William K. Wolfrum's picture

    Jesus Christ far too cool to sweat over Brit Hume, Tiger Woods

    HEAVEN – The heavenly perfection of Downtown Heaven was disturbed once all Hell broke loose following the news that Fox News Real-Live Journalist Brit Hume advised golfer Tiger Woods to become a Christian to overcome his cheating ways. The ruckus was quelled, however, when Jesus Chist stepped forward to say that he did not care.

    “He’s said to be a Buddhist. I don’t think that faith offers the kind of forgiveness and redemption that is offered by the Christian faith.
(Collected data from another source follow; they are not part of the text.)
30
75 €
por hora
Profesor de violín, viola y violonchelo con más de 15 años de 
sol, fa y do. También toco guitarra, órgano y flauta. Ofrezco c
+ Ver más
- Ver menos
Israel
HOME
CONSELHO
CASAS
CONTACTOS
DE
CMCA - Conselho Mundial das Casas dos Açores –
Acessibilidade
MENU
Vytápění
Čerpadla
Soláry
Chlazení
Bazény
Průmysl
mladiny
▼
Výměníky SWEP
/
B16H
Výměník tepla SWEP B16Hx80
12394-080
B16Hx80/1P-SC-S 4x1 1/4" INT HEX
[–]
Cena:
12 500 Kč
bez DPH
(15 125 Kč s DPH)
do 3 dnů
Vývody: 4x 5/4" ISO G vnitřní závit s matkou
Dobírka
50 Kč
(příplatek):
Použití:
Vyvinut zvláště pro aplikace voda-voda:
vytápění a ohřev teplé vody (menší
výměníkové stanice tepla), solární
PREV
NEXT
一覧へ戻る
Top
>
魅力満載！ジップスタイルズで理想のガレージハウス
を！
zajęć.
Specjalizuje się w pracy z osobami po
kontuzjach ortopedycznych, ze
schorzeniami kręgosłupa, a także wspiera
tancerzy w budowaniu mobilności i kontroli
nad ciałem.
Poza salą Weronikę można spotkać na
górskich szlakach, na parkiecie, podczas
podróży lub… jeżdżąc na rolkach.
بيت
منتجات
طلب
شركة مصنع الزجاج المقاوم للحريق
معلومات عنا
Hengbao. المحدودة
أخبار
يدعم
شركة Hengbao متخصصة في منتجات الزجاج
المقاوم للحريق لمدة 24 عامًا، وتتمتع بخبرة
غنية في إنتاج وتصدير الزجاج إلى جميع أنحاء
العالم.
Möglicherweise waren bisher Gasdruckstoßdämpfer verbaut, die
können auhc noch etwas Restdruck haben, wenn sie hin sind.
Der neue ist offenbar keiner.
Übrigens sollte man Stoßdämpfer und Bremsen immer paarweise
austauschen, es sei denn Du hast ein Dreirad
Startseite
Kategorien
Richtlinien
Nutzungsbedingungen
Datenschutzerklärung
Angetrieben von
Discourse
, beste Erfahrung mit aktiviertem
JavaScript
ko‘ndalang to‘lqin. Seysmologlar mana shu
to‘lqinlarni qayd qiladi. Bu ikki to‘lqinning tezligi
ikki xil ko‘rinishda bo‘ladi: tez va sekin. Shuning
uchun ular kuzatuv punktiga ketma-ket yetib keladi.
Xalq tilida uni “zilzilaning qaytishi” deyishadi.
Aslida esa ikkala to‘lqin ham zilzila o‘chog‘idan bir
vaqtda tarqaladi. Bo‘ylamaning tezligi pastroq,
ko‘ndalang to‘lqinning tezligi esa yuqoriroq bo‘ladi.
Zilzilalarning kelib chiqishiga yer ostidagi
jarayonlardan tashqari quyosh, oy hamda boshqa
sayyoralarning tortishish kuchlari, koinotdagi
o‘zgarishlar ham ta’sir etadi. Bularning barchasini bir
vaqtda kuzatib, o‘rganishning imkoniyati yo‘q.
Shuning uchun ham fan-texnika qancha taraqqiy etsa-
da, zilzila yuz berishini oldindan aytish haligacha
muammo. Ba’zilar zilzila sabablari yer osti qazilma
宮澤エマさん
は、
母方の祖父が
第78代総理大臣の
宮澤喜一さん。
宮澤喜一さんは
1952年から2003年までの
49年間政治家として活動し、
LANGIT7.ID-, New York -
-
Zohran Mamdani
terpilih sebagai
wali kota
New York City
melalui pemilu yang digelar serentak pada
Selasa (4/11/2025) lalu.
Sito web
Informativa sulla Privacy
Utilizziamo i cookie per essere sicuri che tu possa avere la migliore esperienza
So my message to Tiger would be, “Tiger, turn your faith—turn to the Christian faith, and you can make a total recovery and be a great example to the world,” said Hume on Fox News Sunday.

    For his part, Jesus wasn’t pleased, making these comments at an exclusive restaurant in Paris.

    “That’s pretty harsh, man,” said Jesus, looking splendiferous while gnoshing on Lobster and corn. “Like, I’d never advise anyone to seek Brit Hume’s advise, so he just needs to check himself before he, you know, wrecks himself.”

    Jesus then walked away slowly, throngs of screaming teen-aged girls surrounding him.

    “Seriously, though dude, I really don’t give a shit,” said Jesus, stopping to check his pout in the mirror several times. “Maybe Rush Limbaugh and Newt Gingrich should tell about the times I tried to stop them from cheating.”

    Jesus then went off to take a nap, as the sheer weight of his beauty had worn him out.